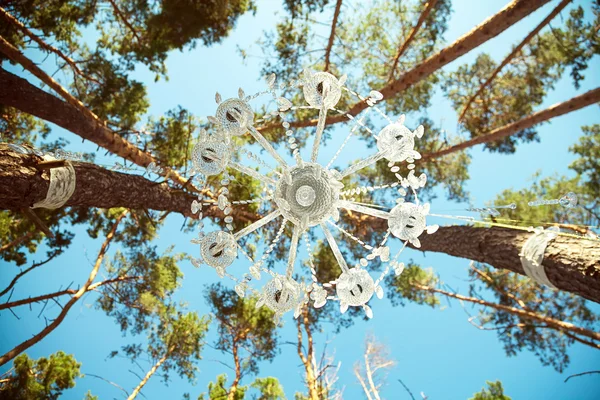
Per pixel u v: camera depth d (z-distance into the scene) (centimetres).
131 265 696
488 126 725
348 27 689
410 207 237
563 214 638
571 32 602
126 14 608
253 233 693
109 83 596
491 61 695
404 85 572
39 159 324
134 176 443
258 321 732
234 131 235
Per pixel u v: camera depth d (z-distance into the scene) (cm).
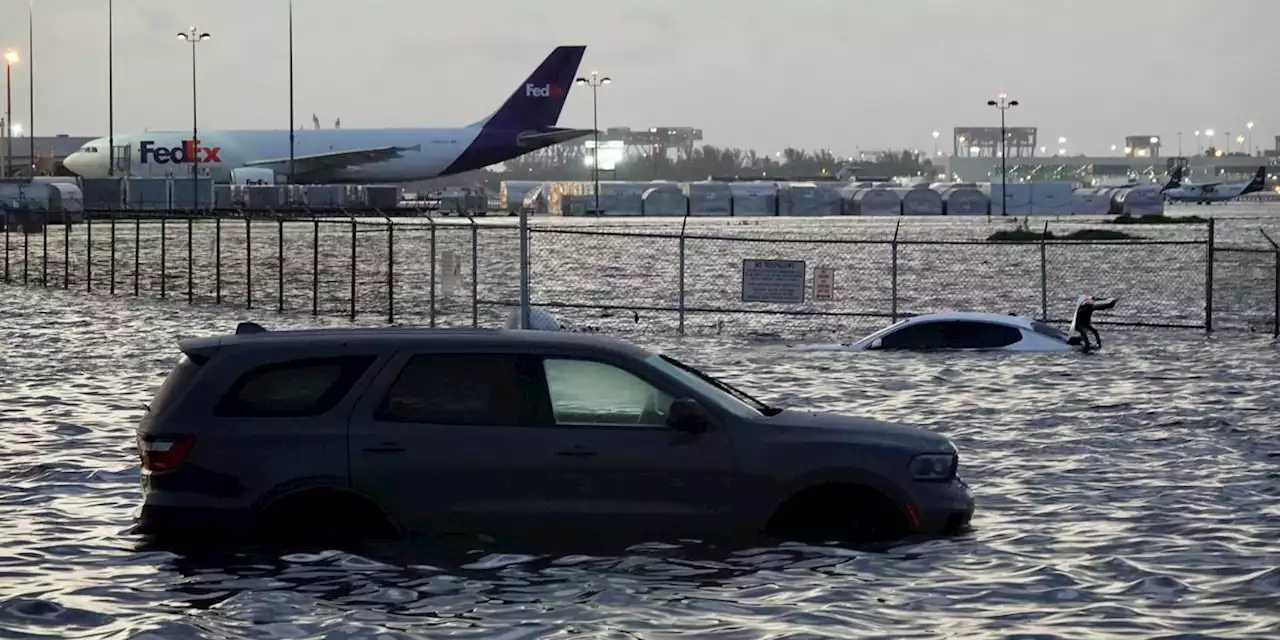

★ ★ ★

Repeat each line of the material exactly, and drop any image it carries.

Per pixel u v: camera depth d (z-distance into the scene) (centimetres).
131 265 696
488 126 725
348 27 689
410 207 237
563 214 638
571 32 602
126 14 608
253 233 693
109 83 596
491 61 695
404 85 572
39 159 324
134 176 443
258 321 732
234 131 235
Per pixel u v: camera depth d (z-distance into the scene) (cm).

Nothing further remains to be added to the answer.